Split “delete all posts and topics allowed groups” into own-content and global-content permissions

I would like to suggest splitting the delete all posts and topics allowed groups setting into narrower permissions.

At the moment, the setting is broad: it allows selected groups to delete posts and topics created by other users, and also to see deleted posts/topics. That makes sense for moderators or trusted moderation groups, but it is too powerful for a use case where I only want users to have stronger control over their own content.

To clarify, I do not mean permanent deletion/hard deletion from the database.

I am mainly asking about the ordinary user-facing deletion/revision-history behaviour: for example, when a user deletes their own post, whether it leaves the usual deleted-post placeholder, whether previous edit content remains accessible through the revision-history UI, and whether there could be a narrower permission for managing that on a user’s own posts only.

A possible split could be:

  1. delete own posts and topics allowed groups
  2. delete all posts and topics allowed groups

The first setting would only apply to content authored by the current user. The second setting would keep the current wider behaviour for groups that are trusted to delete other users’ content and see deleted content.

This would make it easier to follow least-privilege role design. For example, a site might want TL4/Leader users, or a custom trusted group, to have more control over deleting their own posts/topics without also granting them moderation-like power over other users’ content.

I realise there would need to be safeguards, especially where deleting the first post would affect a topic containing other users’ replies. In those cases, Discourse could keep the current restriction, require moderator intervention, or limit the own-content permission to replies/topics without replies.

The main request is for an own-content deletion/revision-history permission that is separate from the current global delete permission, so admins do not have to choose between ordinary user soft deletion and a much broader “can delete other users’ posts/topics” permission.

I think part of the confusion here is that there may be a distinction between different “see deleted content” checks.

Looking at PostGuardian, an individual deleted post does not appear to become visible through can_see_post? merely because the user is in delete_all_posts_and_topics_allowed_groups.

For example, individual deleted-post visibility seems to go through:

def can_see_deleted_post?(post)
  return false if !post.trashed?
  return false if @user.anonymous?
  return true if is_staff?
  post.deleted_by_id == @user.id && @user.has_trust_level?(TrustLevel[4])
end

So a non-staff TL2 user in delete_all_posts_and_topics_allowed_groups would not necessarily be able to open/read every deleted post body via can_see_post?.

However, the same setting is also used here:

def can_see_deleted_posts?(category = nil)
  is_category_group_moderator?(category) ||
    @user.in_any_groups?(SiteSetting.delete_all_posts_and_topics_allowed_groups_map)
end

That means the setting is still conceptually broader than just “author can withdraw their own content”. It appears to be used both for deleting other users’ visible posts and for at least some deleted-post visibility/listing affordances.

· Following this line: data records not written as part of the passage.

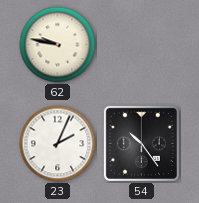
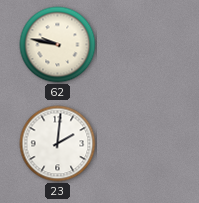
23: 2:04 -> 2:01
54: 10:24 -> none
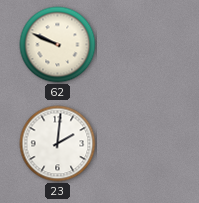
62: 9:47 -> 9:49
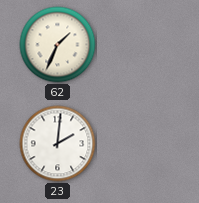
62: 9:49 -> 1:34
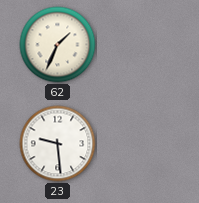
23: 2:01 -> 9:29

So my concern is less “this setting definitely exposes every deleted post body in every endpoint”, and more that the current permission combines several concepts:

  1. deleting other users’ posts/topics;
  2. seeing or listing deleted posts/topics in some contexts;
  3. giving authors more control over their own footprint.

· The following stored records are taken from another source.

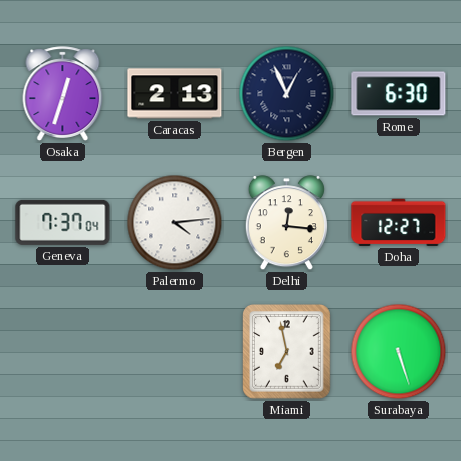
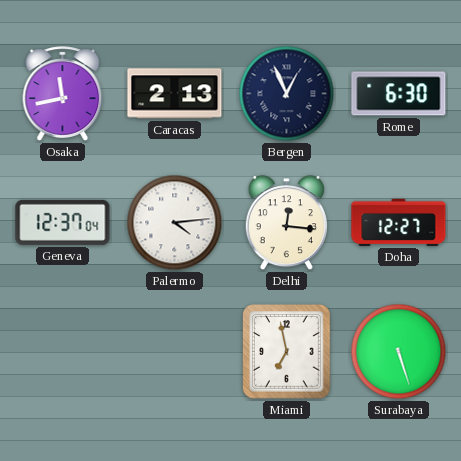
Osaka: 12:33 -> 11:43
Geneva: 7:37 -> 12:37
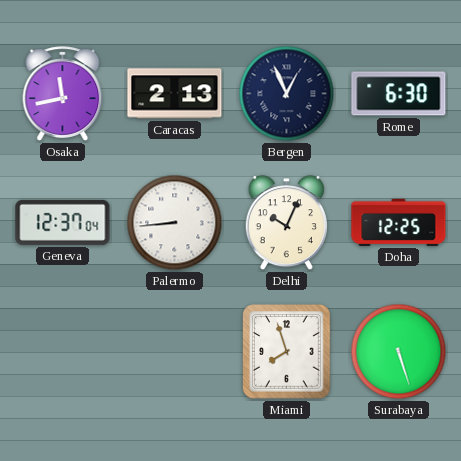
Palermo: 4:14 -> 8:44
Delhi: 12:16 -> 10:04
Doha: 12:27 -> 12:25
Miami: 6:58 -> 7:57
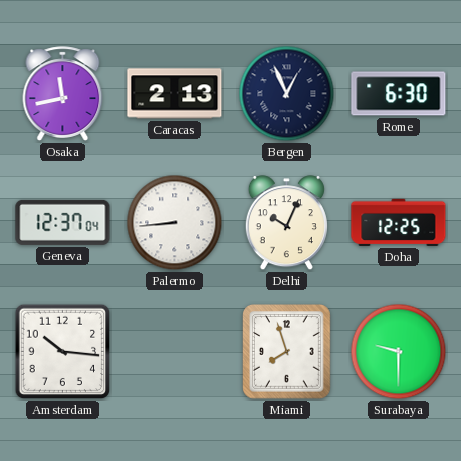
Amsterdam: none -> 10:16
Surabaya: 5:27 -> 9:30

For my use case, I would only want the third one.

That is why I think an own-content setting would be cleaner. It could allow a user to delete/withdraw their own posts/topics, subject to existing safeguards, without granting broader moderation-like permissions over other users’ content or deleted-content visibility.

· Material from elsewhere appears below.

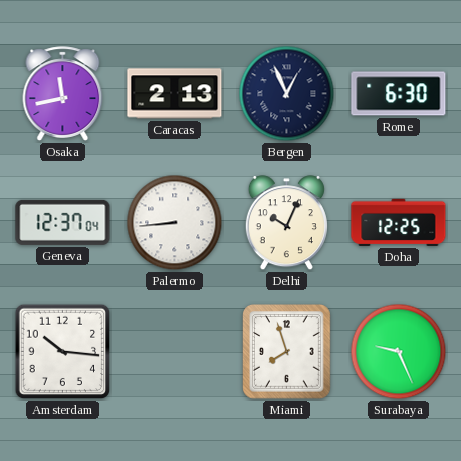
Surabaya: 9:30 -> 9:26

To clarify the UI behaviour I would want: I am not asking for deleted content to become visible to ordinary users.

For an own-content deletion permission, the ideal behaviour would be viewer-sensitive:

  • the author can see that their own post has been withdrawn/deleted, perhaps in the usual red deleted-post styling or collapsed state, so they understand what happened and can recover it if recovery is allowed;
  • staff/moderators retain whatever audit and moderation visibility is appropriate;
  • ordinary users should see no trace of the deleted content at all - no post body, no revision history, and ideally no deleted-post placeholder.

So the distinction I am asking for is author control over their own visible footprint, without giving non-staff users deleted-content visibility or global power over other users’ posts/topics.

One extra nuance is revision history.

From looking at PostRevisor, edit history is stored separately through PostRevision, so I am not suggesting that an own-content deletion permission should necessarily hard-delete revision records or remove auditability.

The permission I am imagining is more about ordinary user-facing visibility: whether the author can withdraw their own post/topic, whether the deleted-post placeholder remains, whether ordinary users can view previous edit content, and whether staff/moderators retain whatever audit/moderation access is appropriate (e.g via the “VIEW N HIDDEN REPLY”)

So the split I am asking for is not:

  • “let users erase all traces from the database”

but rather:

  • “let users have more control over their own visible content/footprint”
  • without also granting them global powers to delete other users’ content or see deleted content generally.